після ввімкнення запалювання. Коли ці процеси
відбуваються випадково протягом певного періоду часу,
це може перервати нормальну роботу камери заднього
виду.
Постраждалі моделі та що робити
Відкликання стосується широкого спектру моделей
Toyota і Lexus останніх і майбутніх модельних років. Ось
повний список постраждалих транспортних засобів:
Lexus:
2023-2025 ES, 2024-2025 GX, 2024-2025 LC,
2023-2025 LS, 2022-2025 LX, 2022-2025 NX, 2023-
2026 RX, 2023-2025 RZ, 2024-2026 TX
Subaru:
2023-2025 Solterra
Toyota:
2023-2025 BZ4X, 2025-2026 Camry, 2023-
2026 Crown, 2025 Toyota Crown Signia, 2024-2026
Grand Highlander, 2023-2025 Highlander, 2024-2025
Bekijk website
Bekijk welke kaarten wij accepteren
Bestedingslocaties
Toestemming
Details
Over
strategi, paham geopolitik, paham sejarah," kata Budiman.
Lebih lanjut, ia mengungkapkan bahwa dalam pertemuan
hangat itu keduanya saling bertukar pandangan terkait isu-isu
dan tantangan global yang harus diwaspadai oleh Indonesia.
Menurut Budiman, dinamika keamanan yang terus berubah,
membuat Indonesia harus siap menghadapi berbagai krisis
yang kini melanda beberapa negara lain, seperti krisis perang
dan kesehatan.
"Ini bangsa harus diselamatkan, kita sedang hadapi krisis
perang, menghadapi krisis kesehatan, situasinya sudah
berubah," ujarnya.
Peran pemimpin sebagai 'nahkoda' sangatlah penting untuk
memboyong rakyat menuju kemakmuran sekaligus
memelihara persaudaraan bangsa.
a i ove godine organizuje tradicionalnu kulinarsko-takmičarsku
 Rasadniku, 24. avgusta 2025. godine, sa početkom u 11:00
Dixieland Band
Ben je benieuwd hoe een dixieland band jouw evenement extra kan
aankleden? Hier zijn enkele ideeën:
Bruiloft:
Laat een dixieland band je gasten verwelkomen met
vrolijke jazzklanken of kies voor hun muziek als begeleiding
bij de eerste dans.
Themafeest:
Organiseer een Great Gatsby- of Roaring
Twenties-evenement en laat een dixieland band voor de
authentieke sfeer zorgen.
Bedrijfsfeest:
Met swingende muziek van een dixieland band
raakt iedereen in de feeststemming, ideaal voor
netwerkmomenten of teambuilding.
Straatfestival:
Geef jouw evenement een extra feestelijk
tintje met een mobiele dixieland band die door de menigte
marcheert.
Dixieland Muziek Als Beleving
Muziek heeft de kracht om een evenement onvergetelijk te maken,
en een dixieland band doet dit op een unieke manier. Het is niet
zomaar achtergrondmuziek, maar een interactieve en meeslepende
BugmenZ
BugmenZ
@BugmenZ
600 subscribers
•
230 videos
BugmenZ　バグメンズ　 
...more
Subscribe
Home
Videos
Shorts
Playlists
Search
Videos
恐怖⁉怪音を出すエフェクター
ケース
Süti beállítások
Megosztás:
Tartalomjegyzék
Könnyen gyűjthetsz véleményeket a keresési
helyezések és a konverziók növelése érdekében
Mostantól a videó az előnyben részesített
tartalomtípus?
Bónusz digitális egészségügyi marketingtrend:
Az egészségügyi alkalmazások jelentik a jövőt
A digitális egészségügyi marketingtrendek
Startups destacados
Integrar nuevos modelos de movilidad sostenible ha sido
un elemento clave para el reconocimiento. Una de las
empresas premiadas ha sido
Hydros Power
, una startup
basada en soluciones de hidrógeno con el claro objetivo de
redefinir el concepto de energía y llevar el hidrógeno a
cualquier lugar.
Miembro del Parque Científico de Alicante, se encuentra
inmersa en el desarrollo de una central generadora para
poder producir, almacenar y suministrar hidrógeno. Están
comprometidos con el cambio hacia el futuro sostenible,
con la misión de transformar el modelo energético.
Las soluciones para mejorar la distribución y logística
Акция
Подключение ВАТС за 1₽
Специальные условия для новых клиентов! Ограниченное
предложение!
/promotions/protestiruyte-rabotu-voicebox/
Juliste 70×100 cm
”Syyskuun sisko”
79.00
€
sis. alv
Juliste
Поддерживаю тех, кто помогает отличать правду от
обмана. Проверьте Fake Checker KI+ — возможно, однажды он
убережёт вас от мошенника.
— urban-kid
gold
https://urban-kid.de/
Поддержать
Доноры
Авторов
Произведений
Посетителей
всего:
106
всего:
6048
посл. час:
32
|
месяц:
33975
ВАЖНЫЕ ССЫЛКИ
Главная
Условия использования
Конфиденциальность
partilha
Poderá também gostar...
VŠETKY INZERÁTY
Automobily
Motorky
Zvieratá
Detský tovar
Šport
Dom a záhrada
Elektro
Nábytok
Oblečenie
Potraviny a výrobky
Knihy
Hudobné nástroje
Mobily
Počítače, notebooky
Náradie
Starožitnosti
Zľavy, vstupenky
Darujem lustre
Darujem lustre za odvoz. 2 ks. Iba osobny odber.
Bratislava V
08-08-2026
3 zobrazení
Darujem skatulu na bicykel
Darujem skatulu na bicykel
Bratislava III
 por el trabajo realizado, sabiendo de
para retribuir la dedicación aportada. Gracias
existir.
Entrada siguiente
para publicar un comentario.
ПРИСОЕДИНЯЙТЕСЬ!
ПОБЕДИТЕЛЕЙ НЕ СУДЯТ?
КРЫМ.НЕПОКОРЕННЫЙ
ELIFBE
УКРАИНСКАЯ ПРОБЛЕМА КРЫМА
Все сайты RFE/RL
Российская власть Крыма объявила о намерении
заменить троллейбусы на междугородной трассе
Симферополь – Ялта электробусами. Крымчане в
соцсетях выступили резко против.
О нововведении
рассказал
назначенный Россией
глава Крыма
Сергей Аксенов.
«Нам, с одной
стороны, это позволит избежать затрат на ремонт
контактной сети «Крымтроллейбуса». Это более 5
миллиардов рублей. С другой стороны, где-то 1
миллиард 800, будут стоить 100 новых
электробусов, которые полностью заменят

--------------------------------------------------

§ WHAT YOU SHOULD DO
Gather every line of the data above that contains the word "menghadapi", and reproduce each such line in full.

§ WRITTEN RESPONSE
membuat Indonesia harus siap menghadapi berbagai krisis
perang, menghadapi krisis kesehatan, situasinya sudah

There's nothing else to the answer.